Not sure what is wrong. I compiled and ran the code shown above and get this:

13:50 $ mpicc -I../include -L../lib test.c -lexodus -Wl,-rpath ../lib -o test-close

13:50 $ mpiexec -np 4 ./test-close
after ex_close, error =   0
after ex_close, error =   0
after ex_close, error =   0
after ex_close, error =   0
after ex_close, error =   0
after ex_close, error =   0
after ex_close, error =   0
after ex_close, error =   0

✔ ~/src/seacas-parallel/build [master {origin/master}|✚ ⚑ ]
gsjaardema commented 3 months ago

I don't know if any of the extra libraries are conflicting somehow... You seem to be adding in some fortran-releated exodus libraries and X11 which aren't needed...

-I/opt/X11/include 
-Wl,-rpath,/opt/X11/lib 
-L/opt/X11/lib 
-lpetsc 
-llapack 
-lblas 
-lexoIIv2for32 
-lX11
-lmpifort 
-lgfortran 
-lemutls_w 
-lheapt_w 
-lgfortran 
-lquadmath 
-lc++ 

Those might be needed for your application in general and you are just trying to get a small example to show the bug you are seeing...

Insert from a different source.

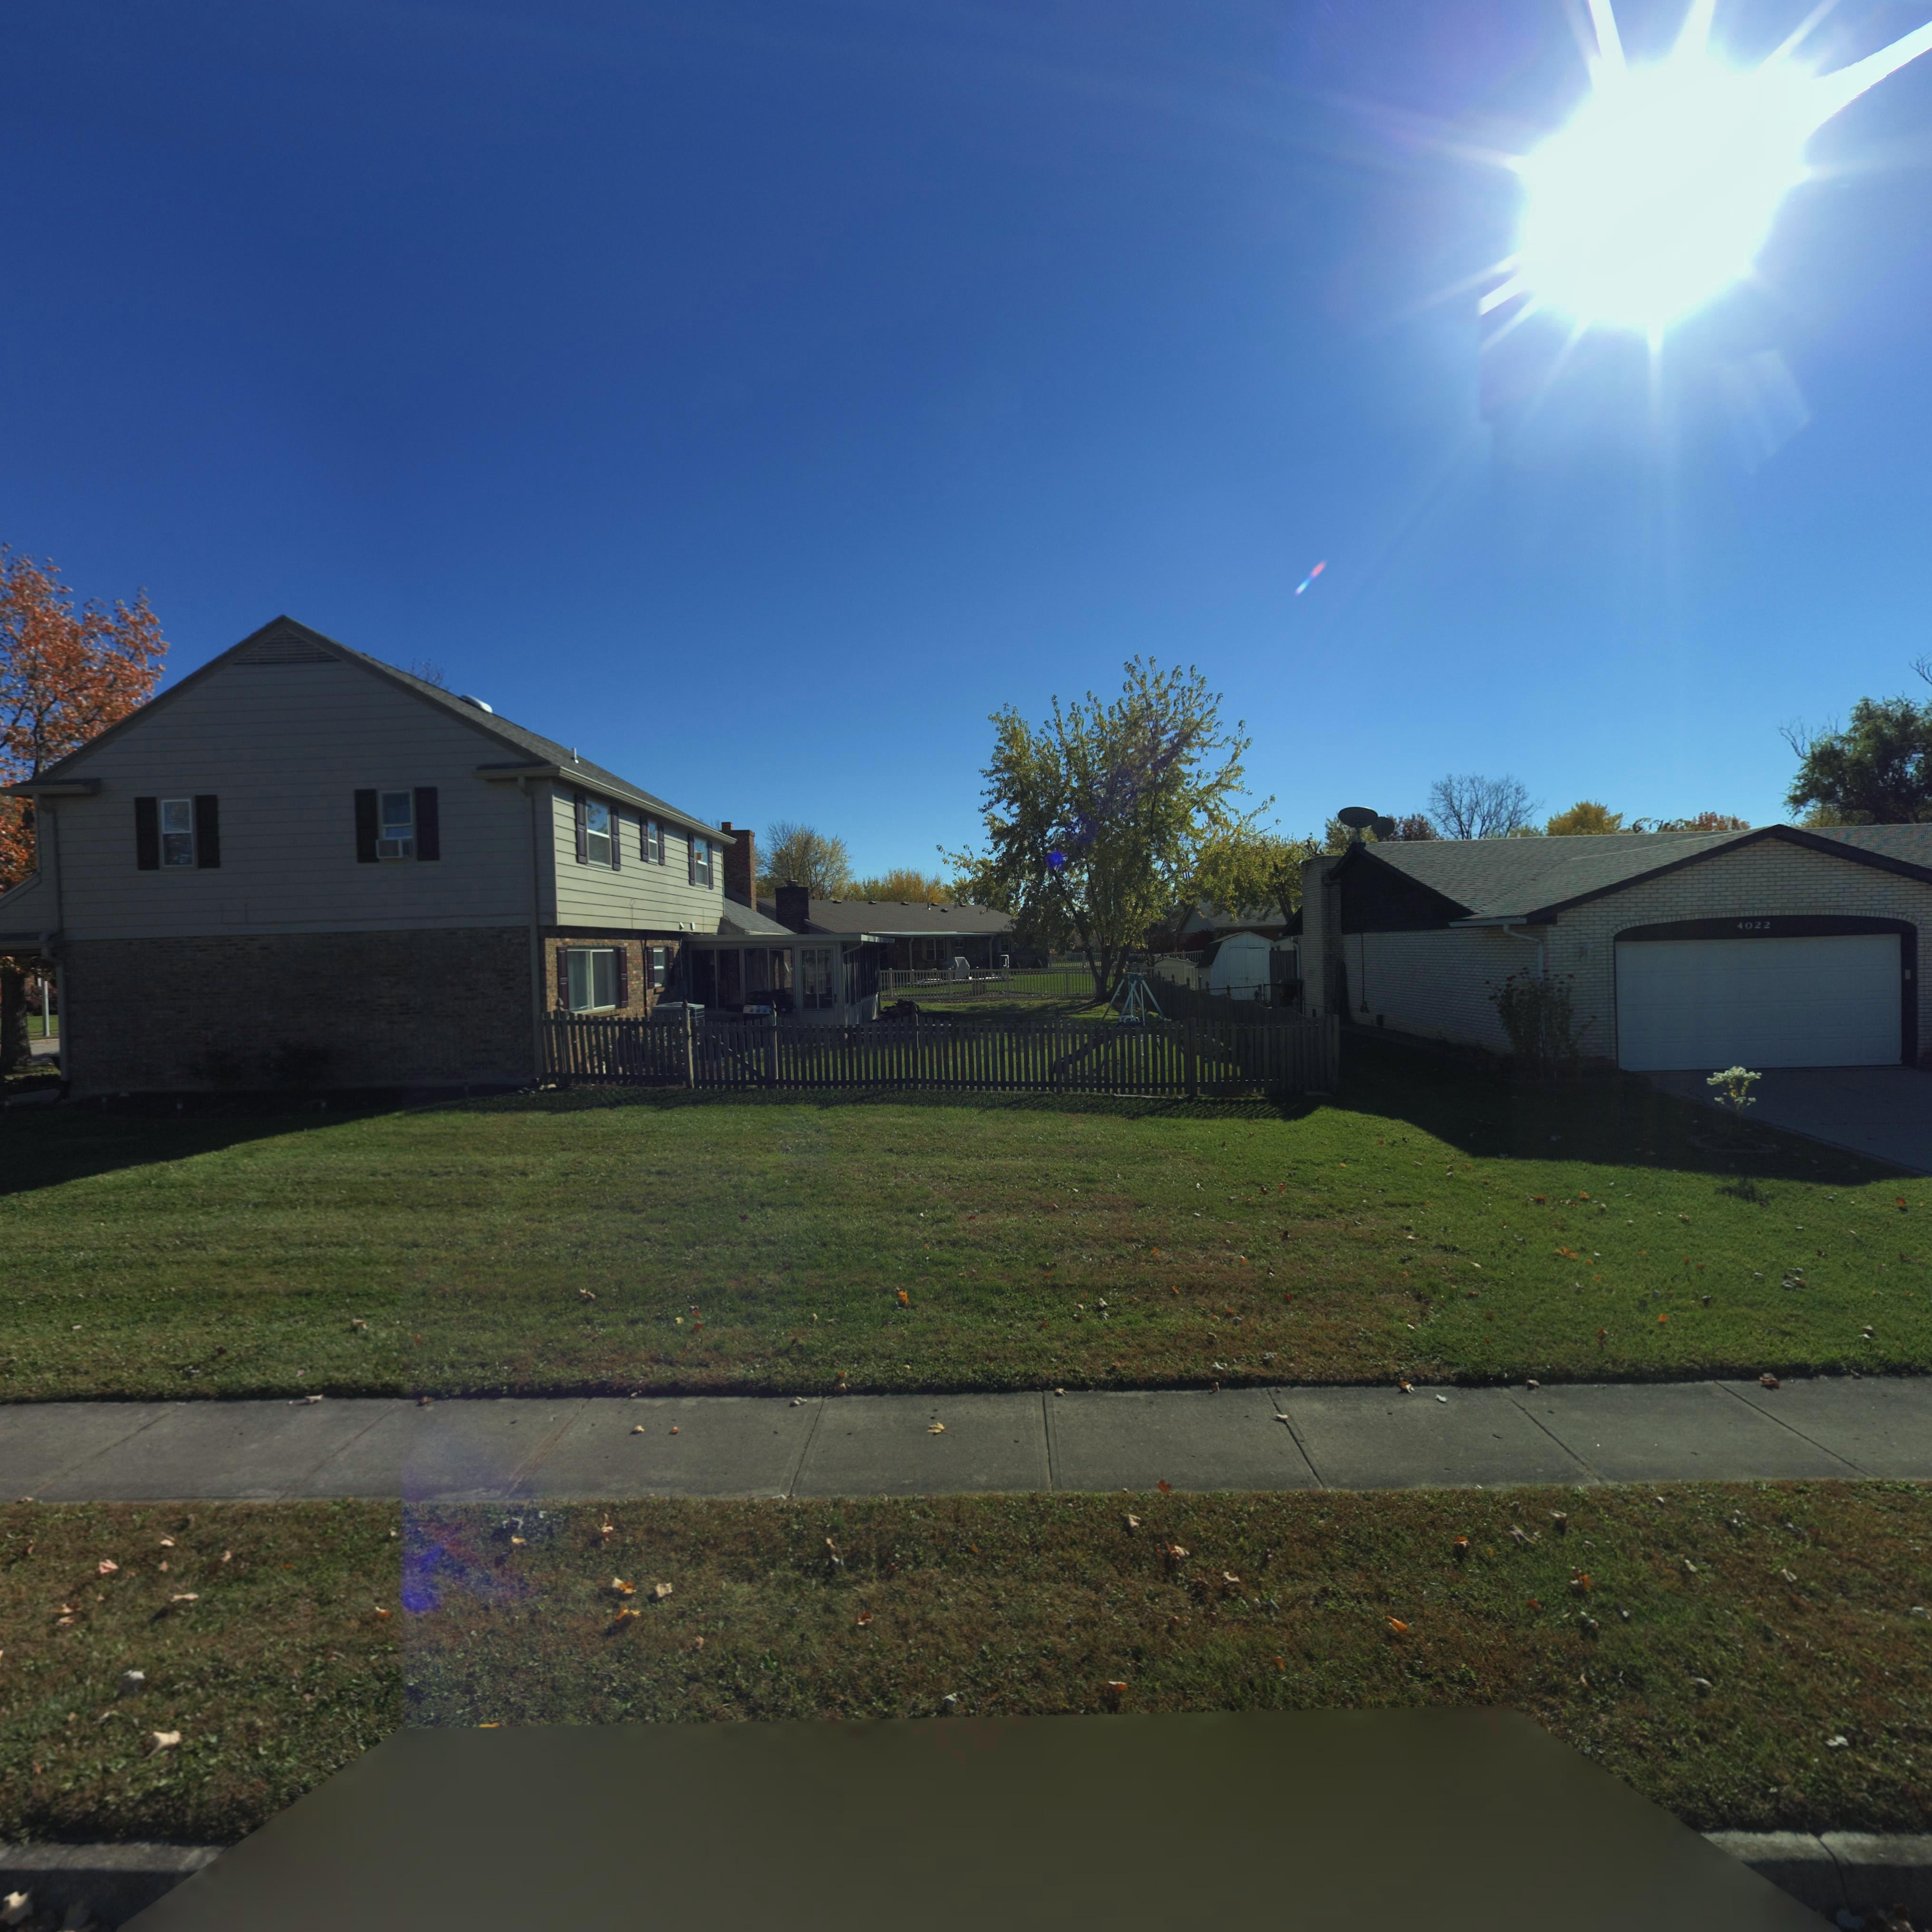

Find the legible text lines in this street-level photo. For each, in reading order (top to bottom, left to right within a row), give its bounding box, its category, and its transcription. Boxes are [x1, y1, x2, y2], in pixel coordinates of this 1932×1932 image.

[1736, 921, 1771, 929] StreetNumber: 4022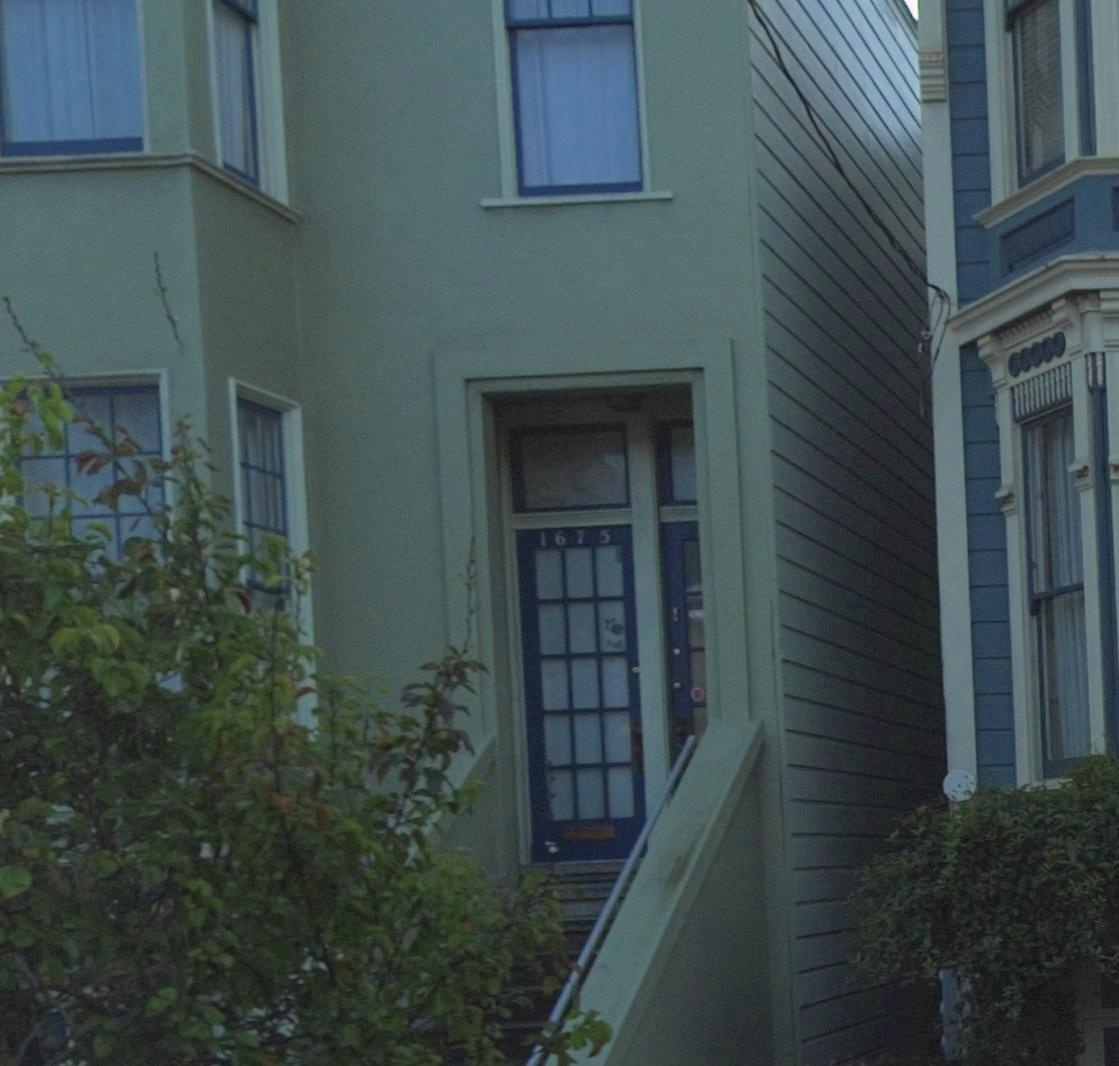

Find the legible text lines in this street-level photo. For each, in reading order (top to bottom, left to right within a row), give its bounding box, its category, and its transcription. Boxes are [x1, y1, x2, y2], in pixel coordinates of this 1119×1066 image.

[538, 526, 613, 550] StreetNumber: 1675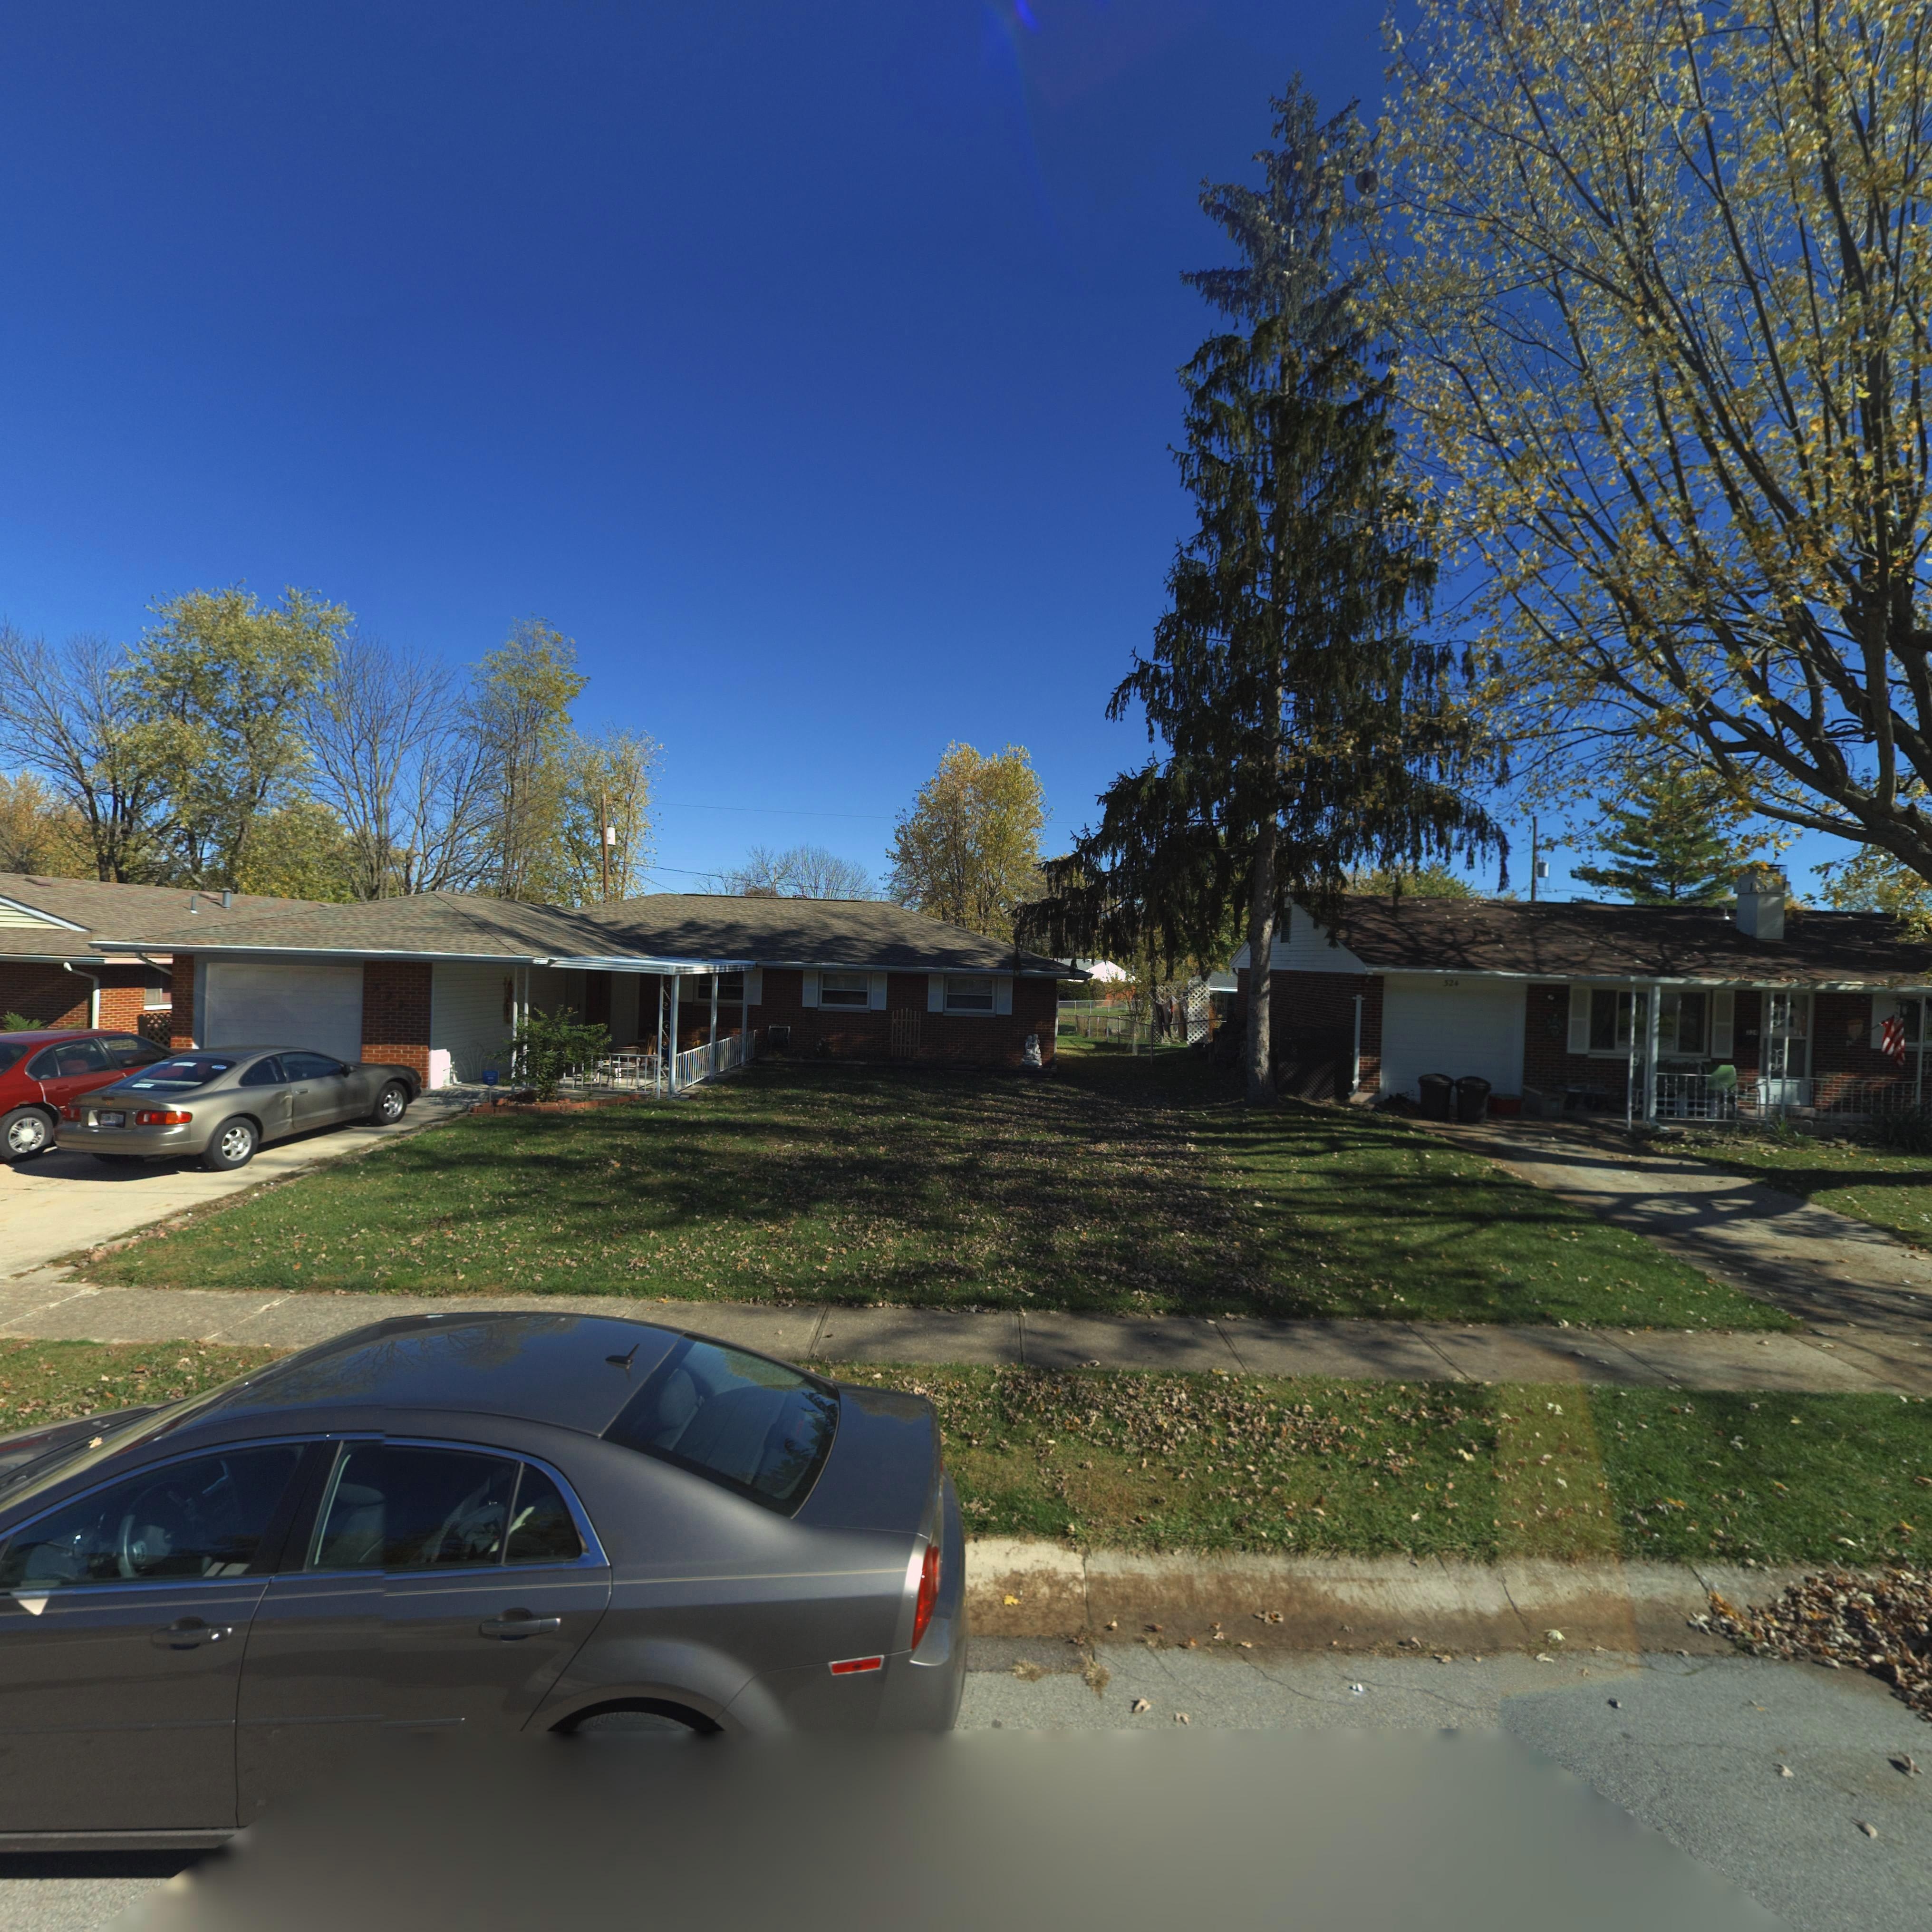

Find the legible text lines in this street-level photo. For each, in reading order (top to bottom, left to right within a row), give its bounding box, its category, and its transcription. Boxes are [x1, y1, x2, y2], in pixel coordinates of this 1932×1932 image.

gsjaardema commented 3 months ago

I'm not sure what else to suggest that you try for this. Do the seacas tests work, or are they not being built...

bourdin commented 3 months ago

I am quite lost here...

I have upgraded exodus and pnetcdf to their latest version. I rebuilt exodusII with tests and they all pass, except for the python ones. As far as I can see, however, none of the tests cover ex_open_par Here is what I added to my cmake comand: -DSEACASExodus_ENABLE_TESTS:BOOL=ON -DSeacas_ENABLE_TESTS:BOOL=ON

I also removed all extra libraries and compiled with mpicc -I ${PETSC_DIR}/${PETSC_ARCH}/include/ -Wl,-rpath,${PETSC_DIR}/${PETSC_ARCH}/lib -L${PETSC_DIR}/${PETSC_ARCH}/lib -lexodus -lnetcdf -lpnetcdf -lhdf5_hl -lhdf5 -lz -o testclose testclose.c

I can reproduce this behaviour on a macOS and a linux box.

gsjaardema commented 2 months ago

Not ignoring this issue, but I have not yet been able to reproduce the behavior...

bourdin commented 2 months ago

I also have not had a chance to get into this.